» TASK
Which lines in the records below contain the word "none"? Copy each one.

» DATA FOR THIS TASK
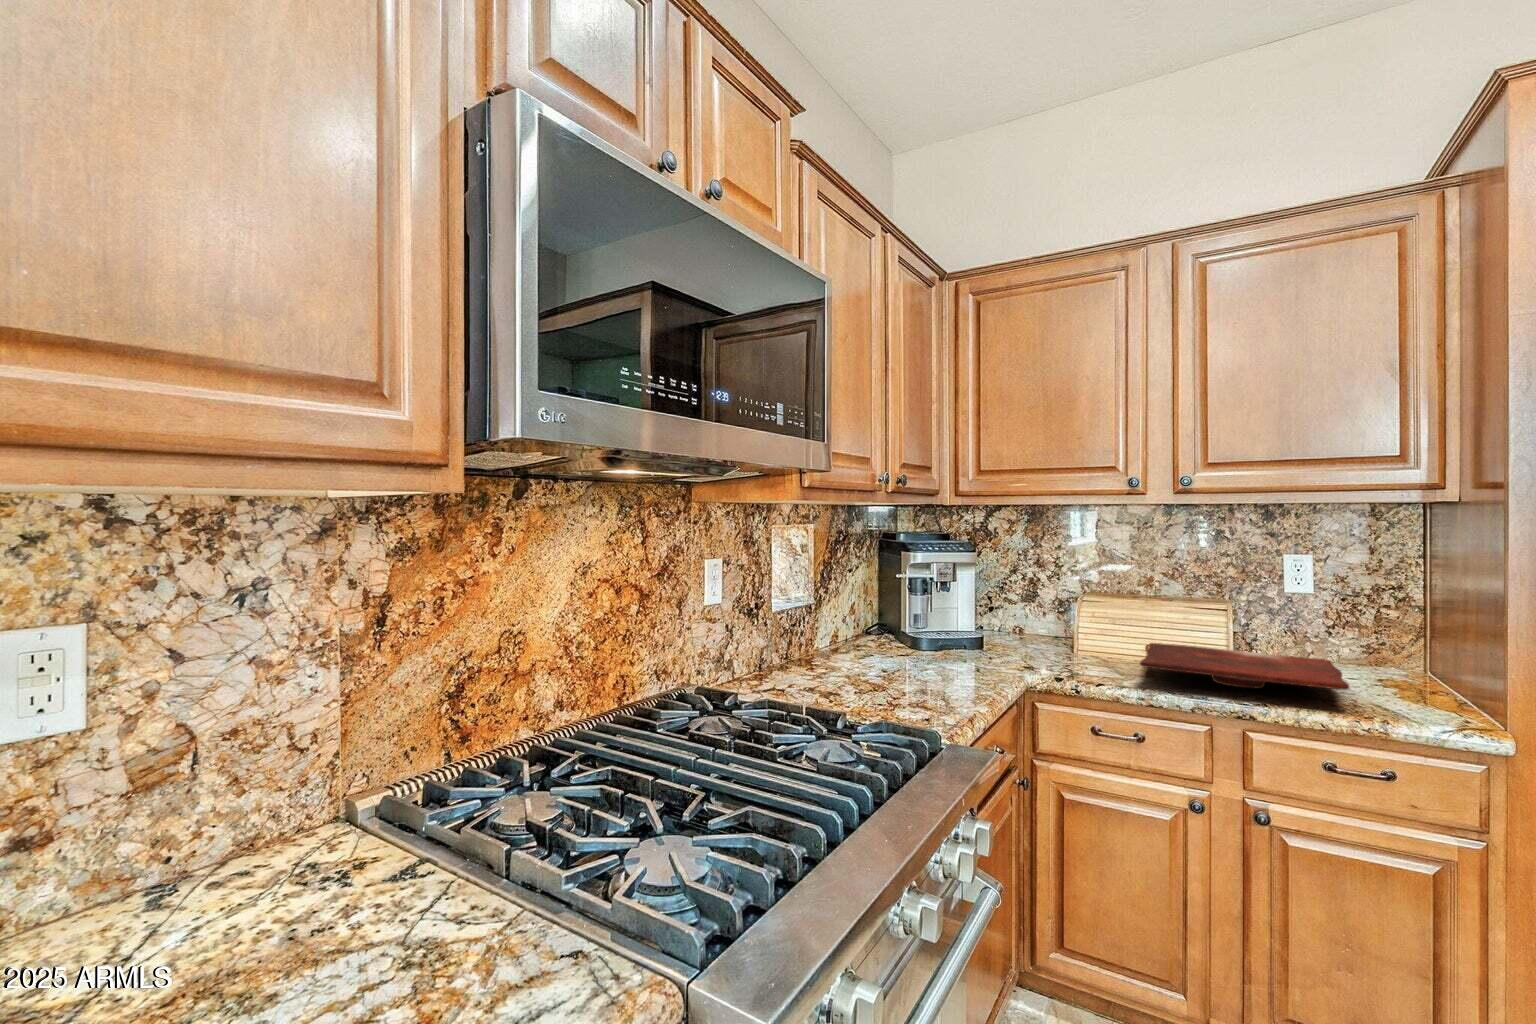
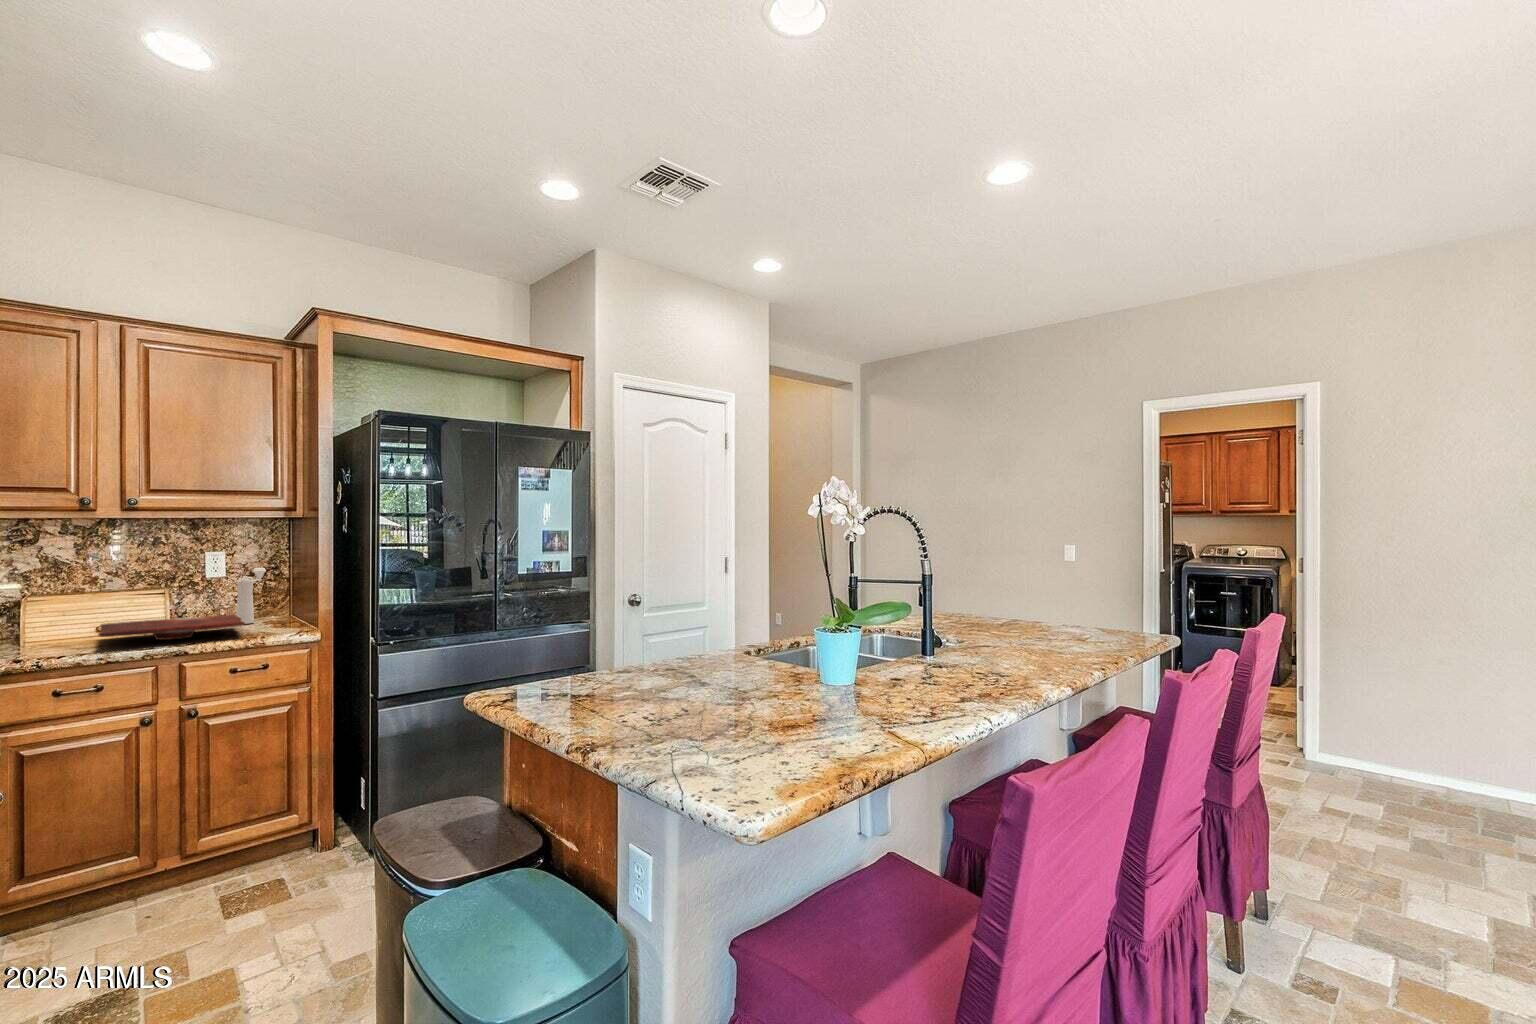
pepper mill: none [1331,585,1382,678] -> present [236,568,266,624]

* * *

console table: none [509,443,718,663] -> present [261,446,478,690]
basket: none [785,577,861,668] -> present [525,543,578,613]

==

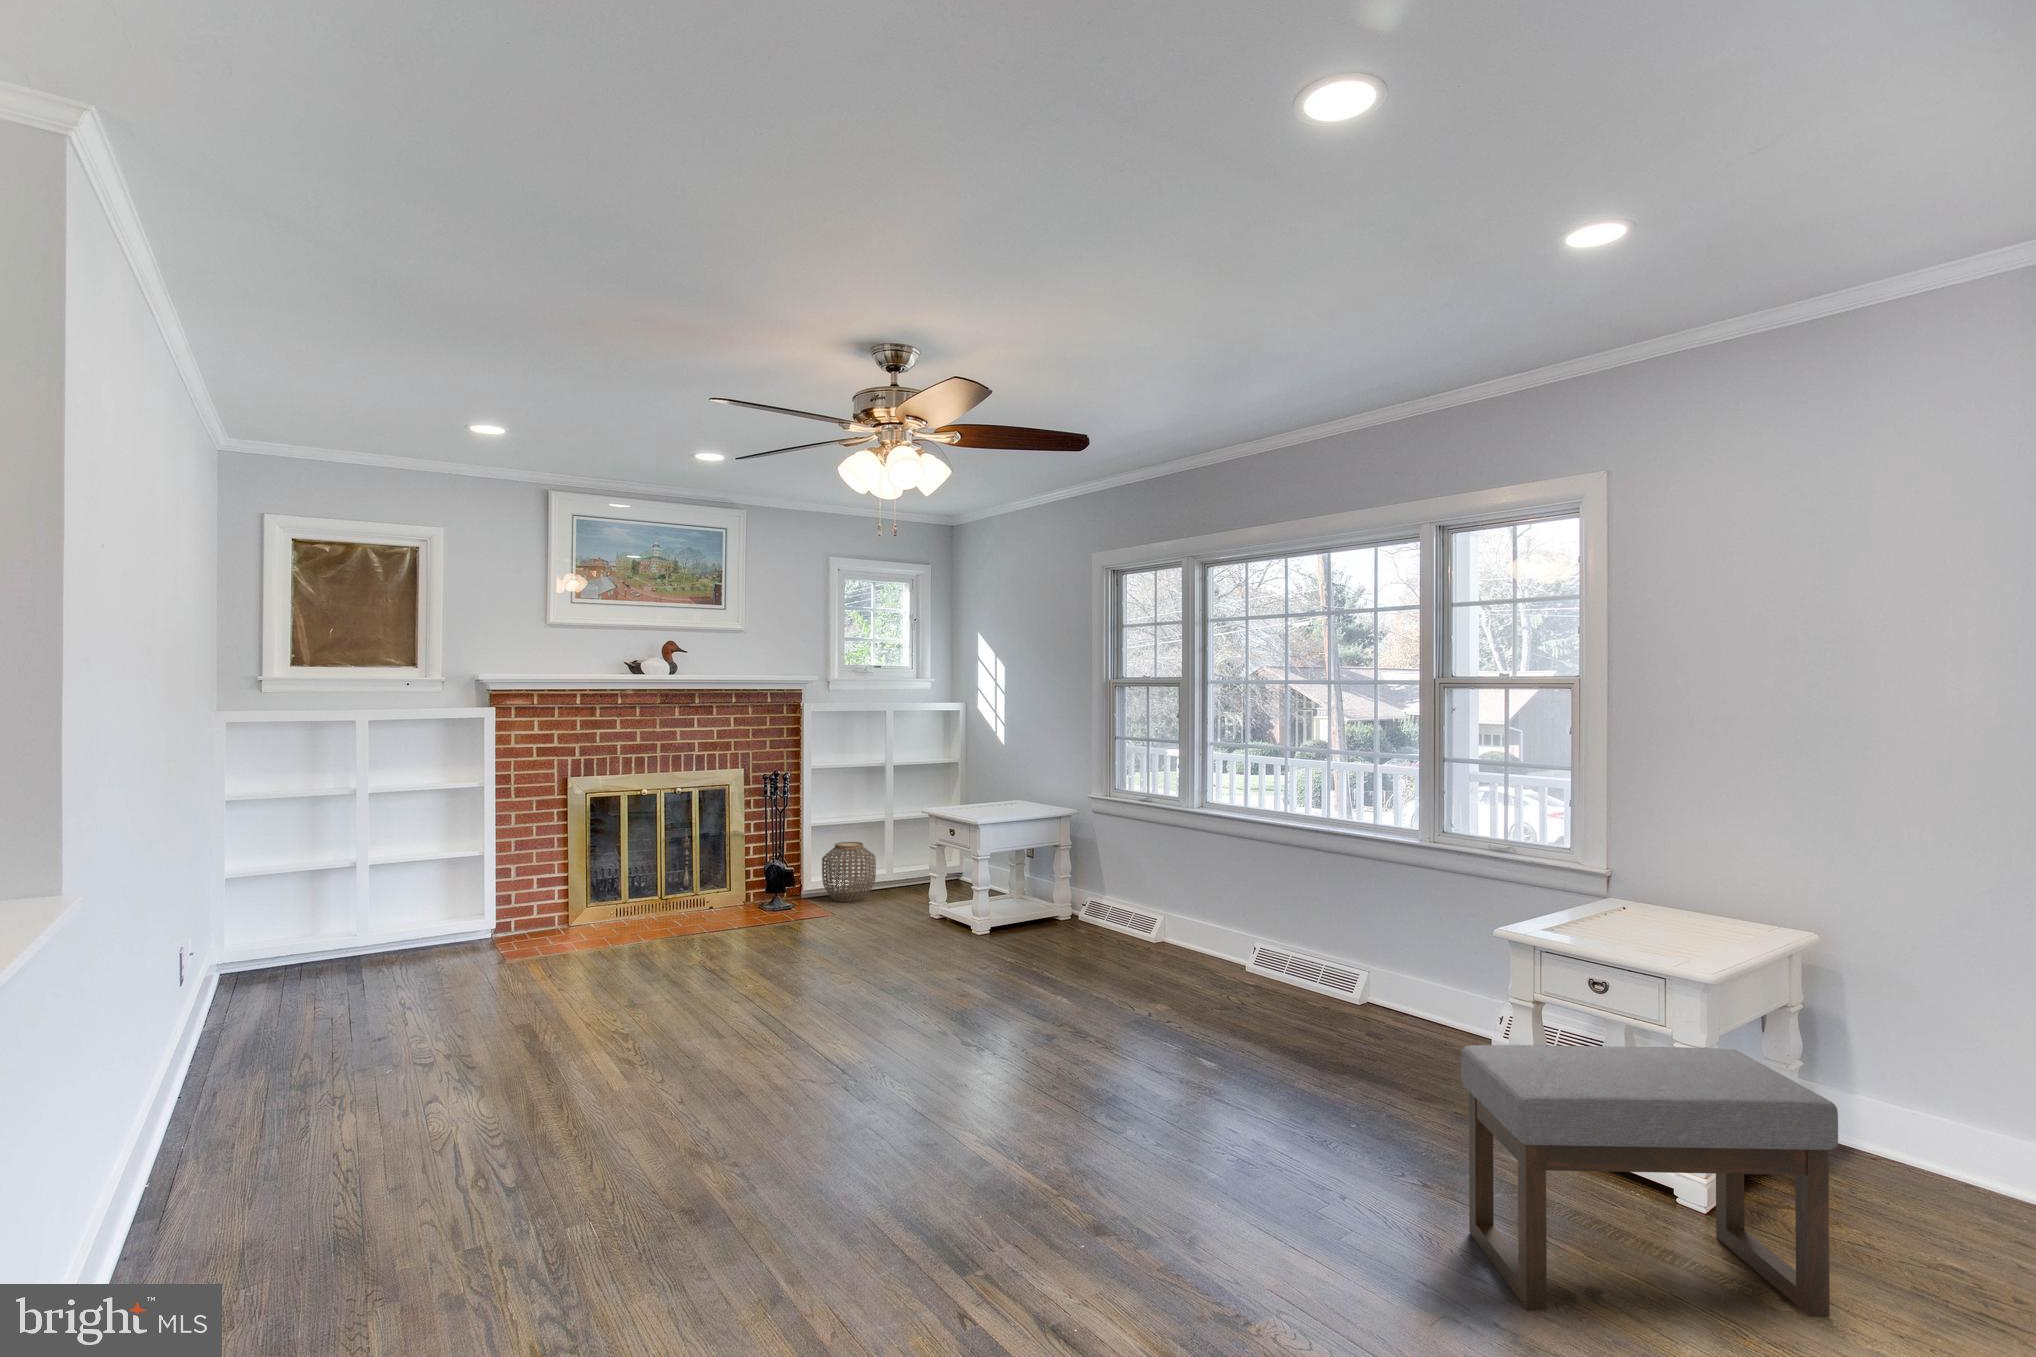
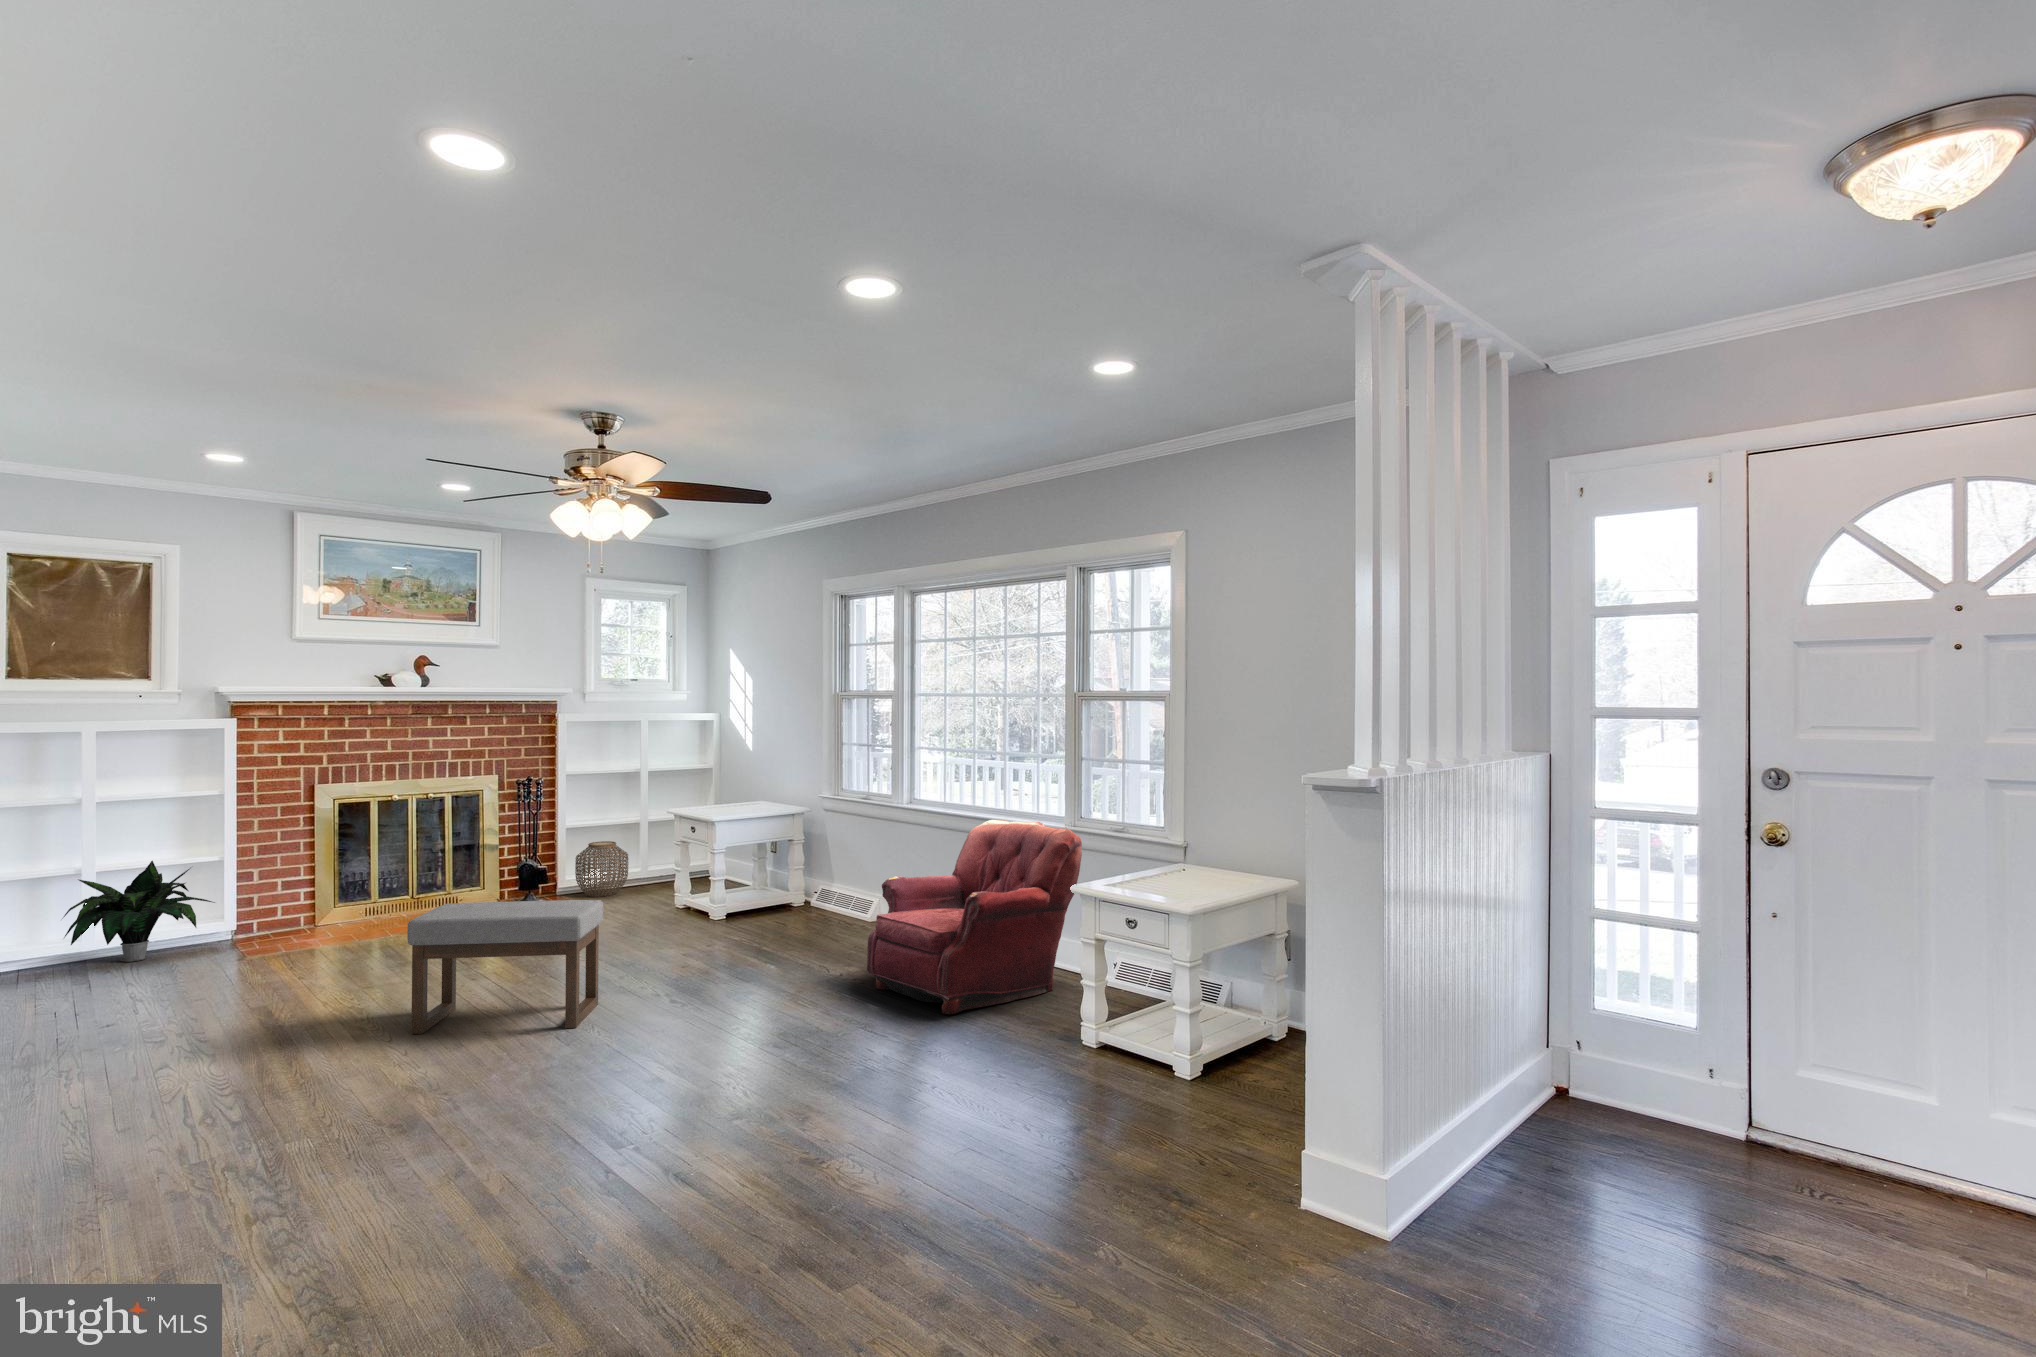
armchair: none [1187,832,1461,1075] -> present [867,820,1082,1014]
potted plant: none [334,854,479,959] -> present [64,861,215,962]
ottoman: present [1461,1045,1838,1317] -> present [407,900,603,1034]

» WRITTEN SOLUTION
pepper mill: none [1331,585,1382,678] -> present [236,568,266,624]
console table: none [509,443,718,663] -> present [261,446,478,690]
basket: none [785,577,861,668] -> present [525,543,578,613]
armchair: none [1187,832,1461,1075] -> present [867,820,1082,1014]
potted plant: none [334,854,479,959] -> present [64,861,215,962]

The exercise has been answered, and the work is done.